My mind returns to the river and the sky, working with them again and again, like those little puzzle-toys of wood and wire. What happens if you solve them? Do they come apart? If so, can you put them together again?

A friend asked how I was doing, and I answered: sometimes I feel like I'm carrying a tray of glasses someone filled to the brim with grief, & I have nowhere to put it down.

It's tedious, I know: I remain tethered like one of those cold dogs you see waiting outside a supermarket, shivering and shifting on its paws. Sometimes the temptation to do something is very strong.

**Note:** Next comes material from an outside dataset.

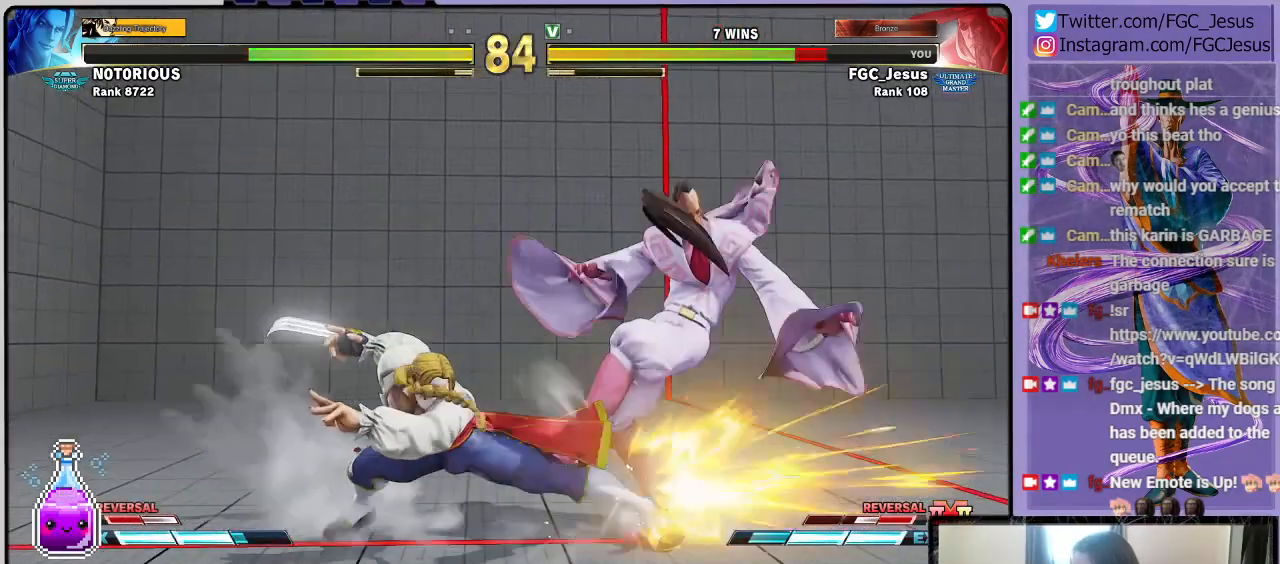
{"buttons": ["DPAD_RIGHT"], "left_stick": "center", "right_stick": "center", "events": [[167, "DPAD_DOWN", "up"], [167, "DPAD_RIGHT", "up"], [301, "CROSS", "down"], [301, "R1", "down"], [301, "SQUARE", "down"], [401, "CROSS", "up"], [401, "R1", "up"], [434, "SQUARE", "up"], [501, "DPAD_RIGHT", "down"]]}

But I think my job right now is to wait.



A Latina woman raking leaves, her pit bull gamboling beside her at the chain link fence: a quick bright animal with an enormous broad head. He had a friendly aspect, but I didn't reach out over the fence to pat him. She told us the place had been empty for years, except for raccoons and rats. She didn't know the story. She warmed to us as she talked, and we warmed to her.

The place was full of abandoned stuff. Little House on the Prairie books. Mildew. Cardboard boxes half-packed. We found a trapdoor in a closet, which dropped down into a cellar -- a hole dug in the dirt -- about six feet square and not high enough to stand in: ghostly canning jars on a shelf drifted with dirt and dust. A fresh, gleaming pile of raccoon scat on the floor: apparently on hearing our approach, someone had hurriedly lightened ship and put to sea.

Could people live in it, or even camp in it while they built the real house out back? We weren't sure. It was on what they call a flag lot, almost double-sized -- in the center of the block, in back of everyone else's back yard. There were some dead and dying trees that would have to be taken down, but others that were vigorous. Holes in a bank of earth out back that I took to be rat dwellings. The realtor, who treated us warily -- probably taking our interest in the place as evidence of mental instability -- viewed it with undiguised horror. “One thing I can tell you,” he said, with admirable frankness, “no bank will ever finance this.”